The plans for the Costa Rica field station are relatively modest. The research, of course, must continue apace. They want to install some solar panels on the roof of the dormitory so students can enjoy warm showers. They’re expanding the site’s farm in an effort to make the school more self-sufficient. All this, of course, costs money. And then there are the iguanas, which are everywhere, including on the corrugated iron roof of the dormitory, which they scrape noisily, and from which they occasionally urinate on students. They’ve been waging war on the farm lately, and the situation is approaching a breaking point. “The neighbors tell us, ‘It’s time for you guys to start killing iguanas,’” says Avalos. But, he says, as with his work with the parks and the surrounding communities, he’s more inclined to figure out a way to share.

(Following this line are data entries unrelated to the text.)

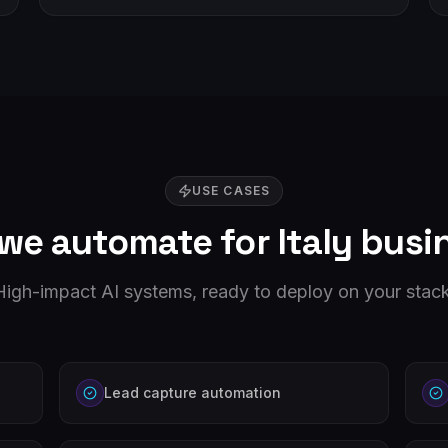
USE CASES
we automate for
Italy
busi
High-impact AI systems, ready to deploy on your stack
Lead capture automation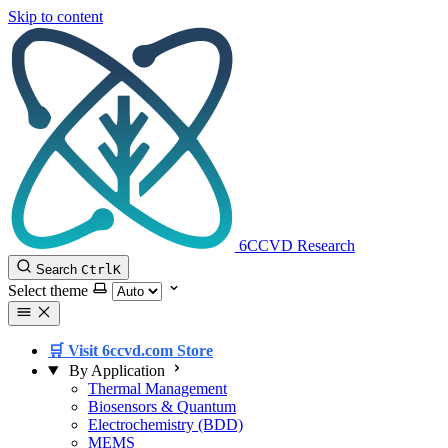
Skip to content
6CCVD Research
Search
Ctrl
K
Select theme
🛒 Visit 6ccvd.com Store
By Application
Thermal Management
Biosensors & Quantum
Electrochemistry (BDD)
MEMS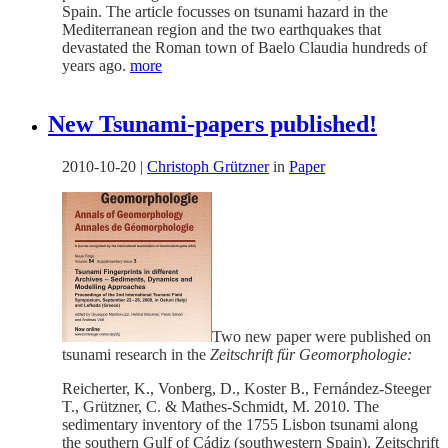
Spain. The article focusses on tsunami hazard in the
Mediterranean region and the two earthquakes that
devastated the Roman town of Baelo Claudia hundreds of
years ago.
more
New Tsunami-papers published!
2010-10-20
|
Christoph Grützner
in
Paper
Two new paper were published on
tsunami research in the
Zeitschrift für Geomorphologie:
Reicherter, K., Vonberg, D., Koster B., Fernández-Steeger
T., Grützner, C. & Mathes-Schmidt, M. 2010. The
sedimentary inventory of the 1755 Lisbon tsunami along
the southern Gulf of Cádiz (southwestern Spain). Zeitschrift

Additional reporting by Patrick Kennedy.

The Comm Ave. Connection

By Patrick Kennedy

The School for Field Studies is accredited by Boston University. That means enrollees—who come from more than 275 colleges and universities across the country to spend a semester or summer abroad with SFS—are officially registered BU students who receive transcripts from the University. With BU’s imprimatur, those grades transfer to the students’ home institutions. The BU College of Arts & Sciences dean’s office reviews SFS professors’ curricula vitae, and the University approves all SFS courses.

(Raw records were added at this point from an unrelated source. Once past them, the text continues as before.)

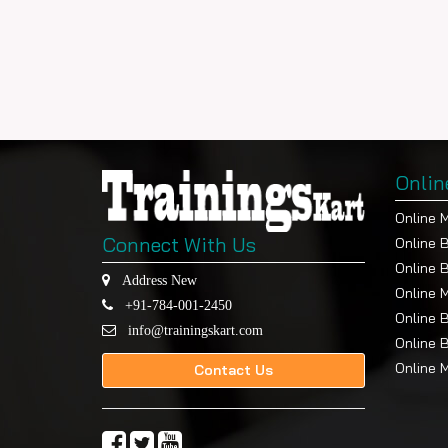
Onlin
Online 
Connect With Us
Online 
Online 
Address New
Online 
+91-784-001-2450
Online 
info@trainingskart.com
Online 
Online 
Contact Us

In addition, more than 200 BU students have participated in the program. “The relationship with SFS is valuable to BU,” says Boston University Assistant Director for External Programs David Lamitie, “because it provides students with additional options for study abroad and research in destinations and on topics not fully covered by our own offerings. SFS is an innovative leader in the field of thematic, experience-based learning, and BU students benefit from their expertise.”

And in turn, BU has “absolutely” been a resource for SFS, says founder and chair Terry Andreas (’64). Through the accreditation process, “they’ve kept me honest. They asked all the right questions…BU has been tremendously helpful. I couldn’t have done it without them.”

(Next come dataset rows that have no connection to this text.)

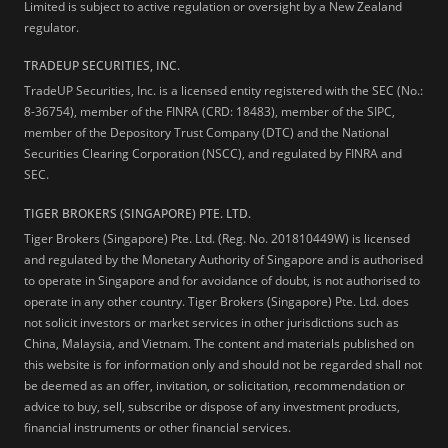
Limited is subject to active regulation or oversight by a New Zealand
regulator.
TRADEUP SECURITIES, INC.
TradeUP Securities, Inc. is a licensed entity registered with the SEC (No.:
8-36754), member of the FINRA (CRD: 18483), member of the SIPC,
member of the Depository Trust Company (DTC) and the National
Securities Clearing Corporation (NSCC), and regulated by FINRA and
SEC.
TIGER BROKERS (SINGAPORE) PTE. LTD.
Tiger Brokers (Singapore) Pte. Ltd. (Reg. No. 201810449W) is licensed
and regulated by the Monetary Authority of Singapore and is authorised
to operate in Singapore and for avoidance of doubt, is not authorised to
operate in any other country. Tiger Brokers (Singapore) Pte. Ltd. does
not solicit investors or market services in other jurisdictions such as
China, Malaysia, and Vietnam. The content and materials published on
this website is for information only and should not be regarded shall not
be deemed as an offer, invitation, or solicitation, recommendation or
advice to buy, sell, subscribe or dispose of any investment products,
financial instruments or other financial services.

The Terrier network doesn’t end there. Andreas’ son, George Bevis (ENG’00), also sits on the SFS board, as does her BU classmate Judith Winslow (CAS’64). And the school’s president, Bonnie Clendenning, is the former executive director of a Boston University center, the Archaeological Institute of America.

Andreas has long had a close relationship with BU. Now a trustee emerita, she served on the BU Board of Trustees for 17 years. (She recently retired due to term limits, but says she will stay active at her alma mater.) Andreas has given generously to BU over the years, including a large gift to COM’s photojournalism program. She has served on the board of the BU Academy, and in 1992 she earned BU’s Alumni Award for Distinguished Service to the Community. Recently, she hired COM’s AdLab students to do publicity for her new pet shop in Manhattan, Uptown Birds. “They did a great job!” she says. “I was so impressed.”

Not surprisingly, Andreas places a high value on education. “It’s important to stay in school as long as you can and learn from everybody you can,” she says. That realization hit home when she was at COM, she adds. After working a part-time telemarketing job for which she felt ill-equipped, “when I then sat in my classes, it became clear to me that what they were teaching, and what I was learning, had a very practical impact on life,” she explains. “I realized I would actually use the information that I was learning in my classes, and that gave new meaning to the subject matter.”

Sure enough, in the early days of SFS, when Andreas had to prepare promotional materials and draft grant proposals, “It was never difficult to sit down and write,” she says, because “at COM, you learned to just keep doing it,” as well as to keep in mind “that you’re communicating with someone else and [to think] about who it is, so that you’re speaking directly to your audience in the right language.”